Zane stood close enough to read over her shoulder, his presence steady and unobtrusive, and he understood the weight of what he was witnessing. This was not nostalgia. It was record. Proof assembled with care and restraint and offered without condition.
Victor did not come and he did not call. He did not ask to see Zana or to be acknowledged for what he had sent. He understood that his presence would fracture the intent of the gesture, and so he stayed away, allowing the gifts to stand without him.
Later, Zane moved the boxes carefully, setting them aside without ceremony, not rejecting them but refusing to allow them to dominate the space. The music box remained closed on the sideboard, and the storybook was placed where it would not be overlooked but also not displayed.

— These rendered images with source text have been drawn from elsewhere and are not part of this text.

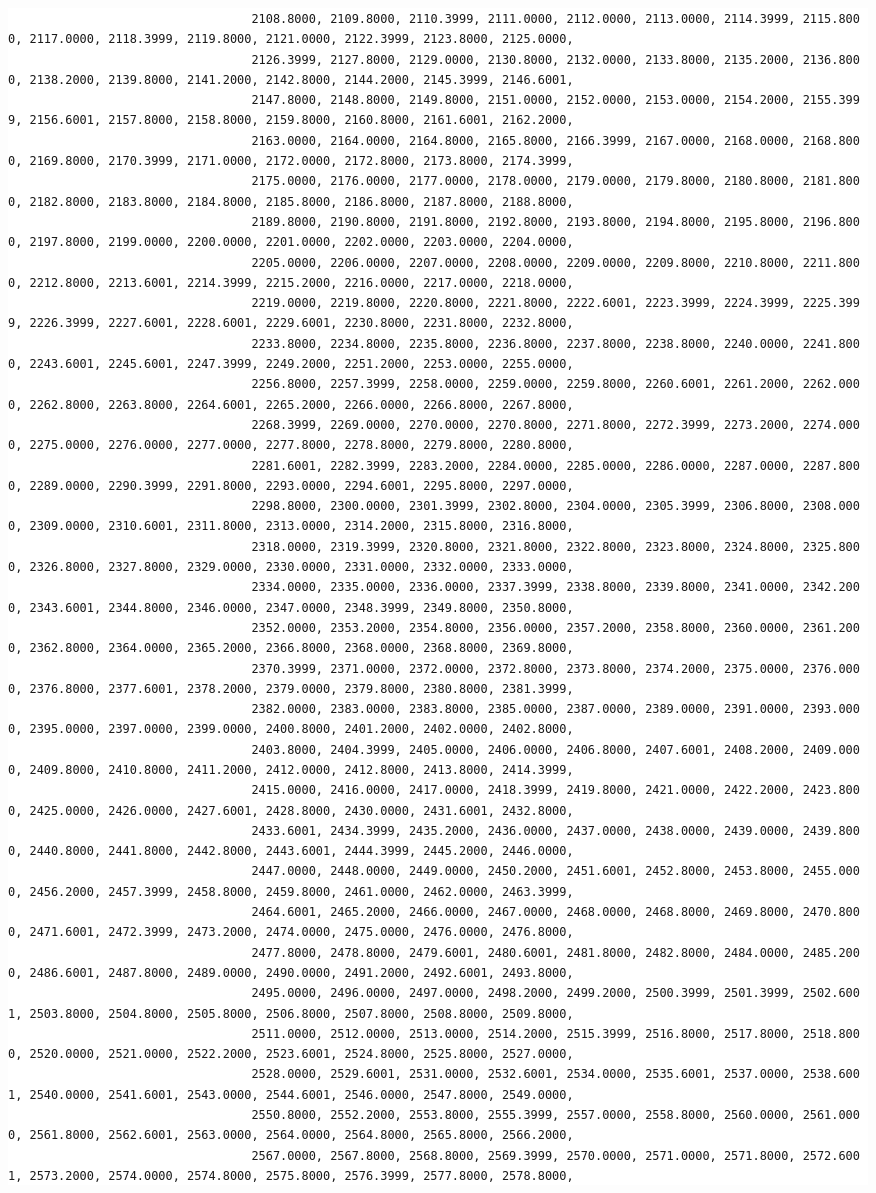                                       2108.8000, 2109.8000, 2110.3999, 2111.0000, 2112.0000, 2113.0000, 2114.3999, 2115.8000, 2117.0000, 2118.3999, 2119.8000, 2121.0000, 2122.3999, 2123.8000, 2125.0000,
                                      2126.3999, 2127.8000, 2129.0000, 2130.8000, 2132.0000, 2133.8000, 2135.2000, 2136.8000, 2138.2000, 2139.8000, 2141.2000, 2142.8000, 2144.2000, 2145.3999, 2146.6001,
                                      2147.8000, 2148.8000, 2149.8000, 2151.0000, 2152.0000, 2153.0000, 2154.2000, 2155.3999, 2156.6001, 2157.8000, 2158.8000, 2159.8000, 2160.8000, 2161.6001, 2162.2000,
                                      2163.0000, 2164.0000, 2164.8000, 2165.8000, 2166.3999, 2167.0000, 2168.0000, 2168.8000, 2169.8000, 2170.3999, 2171.0000, 2172.0000, 2172.8000, 2173.8000, 2174.3999,
                                      2175.0000, 2176.0000, 2177.0000, 2178.0000, 2179.0000, 2179.8000, 2180.8000, 2181.8000, 2182.8000, 2183.8000, 2184.8000, 2185.8000, 2186.8000, 2187.8000, 2188.8000,
                                      2189.8000, 2190.8000, 2191.8000, 2192.8000, 2193.8000, 2194.8000, 2195.8000, 2196.8000, 2197.8000, 2199.0000, 2200.0000, 2201.0000, 2202.0000, 2203.0000, 2204.0000,
                                      2205.0000, 2206.0000, 2207.0000, 2208.0000, 2209.0000, 2209.8000, 2210.8000, 2211.8000, 2212.8000, 2213.6001, 2214.3999, 2215.2000, 2216.0000, 2217.0000, 2218.0000,
                                      2219.0000, 2219.8000, 2220.8000, 2221.8000, 2222.6001, 2223.3999, 2224.3999, 2225.3999, 2226.3999, 2227.6001, 2228.6001, 2229.6001, 2230.8000, 2231.8000, 2232.8000,
                                      2233.8000, 2234.8000, 2235.8000, 2236.8000, 2237.8000, 2238.8000, 2240.0000, 2241.8000, 2243.6001, 2245.6001, 2247.3999, 2249.2000, 2251.2000, 2253.0000, 2255.0000,
                                      2256.8000, 2257.3999, 2258.0000, 2259.0000, 2259.8000, 2260.6001, 2261.2000, 2262.0000, 2262.8000, 2263.8000, 2264.6001, 2265.2000, 2266.0000, 2266.8000, 2267.8000,
                                      2268.3999, 2269.0000, 2270.0000, 2270.8000, 2271.8000, 2272.3999, 2273.2000, 2274.0000, 2275.0000, 2276.0000, 2277.0000, 2277.8000, 2278.8000, 2279.8000, 2280.8000,
                                      2281.6001, 2282.3999, 2283.2000, 2284.0000, 2285.0000, 2286.0000, 2287.0000, 2287.8000, 2289.0000, 2290.3999, 2291.8000, 2293.0000, 2294.6001, 2295.8000, 2297.0000,
                                      2298.8000, 2300.0000, 2301.3999, 2302.8000, 2304.0000, 2305.3999, 2306.8000, 2308.0000, 2309.0000, 2310.6001, 2311.8000, 2313.0000, 2314.2000, 2315.8000, 2316.8000,
                                      2318.0000, 2319.3999, 2320.8000, 2321.8000, 2322.8000, 2323.8000, 2324.8000, 2325.8000, 2326.8000, 2327.8000, 2329.0000, 2330.0000, 2331.0000, 2332.0000, 2333.0000,
                                      2334.0000, 2335.0000, 2336.0000, 2337.3999, 2338.8000, 2339.8000, 2341.0000, 2342.2000, 2343.6001, 2344.8000, 2346.0000, 2347.0000, 2348.3999, 2349.8000, 2350.8000,
                                      2352.0000, 2353.2000, 2354.8000, 2356.0000, 2357.2000, 2358.8000, 2360.0000, 2361.2000, 2362.8000, 2364.0000, 2365.2000, 2366.8000, 2368.0000, 2368.8000, 2369.8000,
                                      2370.3999, 2371.0000, 2372.0000, 2372.8000, 2373.8000, 2374.2000, 2375.0000, 2376.0000, 2376.8000, 2377.6001, 2378.2000, 2379.0000, 2379.8000, 2380.8000, 2381.3999,
                                      2382.0000, 2383.0000, 2383.8000, 2385.0000, 2387.0000, 2389.0000, 2391.0000, 2393.0000, 2395.0000, 2397.0000, 2399.0000, 2400.8000, 2401.2000, 2402.0000, 2402.8000,
                                      2403.8000, 2404.3999, 2405.0000, 2406.0000, 2406.8000, 2407.6001, 2408.2000, 2409.0000, 2409.8000, 2410.8000, 2411.2000, 2412.0000, 2412.8000, 2413.8000, 2414.3999,
                                      2415.0000, 2416.0000, 2417.0000, 2418.3999, 2419.8000, 2421.0000, 2422.2000, 2423.8000, 2425.0000, 2426.0000, 2427.6001, 2428.8000, 2430.0000, 2431.6001, 2432.8000,
                                      2433.6001, 2434.3999, 2435.2000, 2436.0000, 2437.0000, 2438.0000, 2439.0000, 2439.8000, 2440.8000, 2441.8000, 2442.8000, 2443.6001, 2444.3999, 2445.2000, 2446.0000,
                                      2447.0000, 2448.0000, 2449.0000, 2450.2000, 2451.6001, 2452.8000, 2453.8000, 2455.0000, 2456.2000, 2457.3999, 2458.8000, 2459.8000, 2461.0000, 2462.0000, 2463.3999,
                                      2464.6001, 2465.2000, 2466.0000, 2467.0000, 2468.0000, 2468.8000, 2469.8000, 2470.8000, 2471.6001, 2472.3999, 2473.2000, 2474.0000, 2475.0000, 2476.0000, 2476.8000,
                                      2477.8000, 2478.8000, 2479.6001, 2480.6001, 2481.8000, 2482.8000, 2484.0000, 2485.2000, 2486.6001, 2487.8000, 2489.0000, 2490.0000, 2491.2000, 2492.6001, 2493.8000,
                                      2495.0000, 2496.0000, 2497.0000, 2498.2000, 2499.2000, 2500.3999, 2501.3999, 2502.6001, 2503.8000, 2504.8000, 2505.8000, 2506.8000, 2507.8000, 2508.8000, 2509.8000,
                                      2511.0000, 2512.0000, 2513.0000, 2514.2000, 2515.3999, 2516.8000, 2517.8000, 2518.8000, 2520.0000, 2521.0000, 2522.2000, 2523.6001, 2524.8000, 2525.8000, 2527.0000,
                                      2528.0000, 2529.6001, 2531.0000, 2532.6001, 2534.0000, 2535.6001, 2537.0000, 2538.6001, 2540.0000, 2541.6001, 2543.0000, 2544.6001, 2546.0000, 2547.8000, 2549.0000,
                                      2550.8000, 2552.2000, 2553.8000, 2555.3999, 2557.0000, 2558.8000, 2560.0000, 2561.0000, 2561.8000, 2562.6001, 2563.0000, 2564.0000, 2564.8000, 2565.8000, 2566.2000,
                                      2567.0000, 2567.8000, 2568.8000, 2569.3999, 2570.0000, 2571.0000, 2571.8000, 2572.6001, 2573.2000, 2574.0000, 2574.8000, 2575.8000, 2576.3999, 2577.8000, 2578.8000,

Willow watched him from the kitchen, the quiet normalcy of his movements grounding her. When she thanked him for not turning the moment into something it did not need to be, he answered evenly that she had already made her choice, and she rested briefly against him, acknowledging that Victor would never fully understand what he had done.
Zane replied that understanding was not required, only restraint, and the house absorbed the moment easily, holding what mattered and letting the rest fall away. The gifts had arrived late, as had the intention behind them, and neither would be allowed to rewrite what already existed.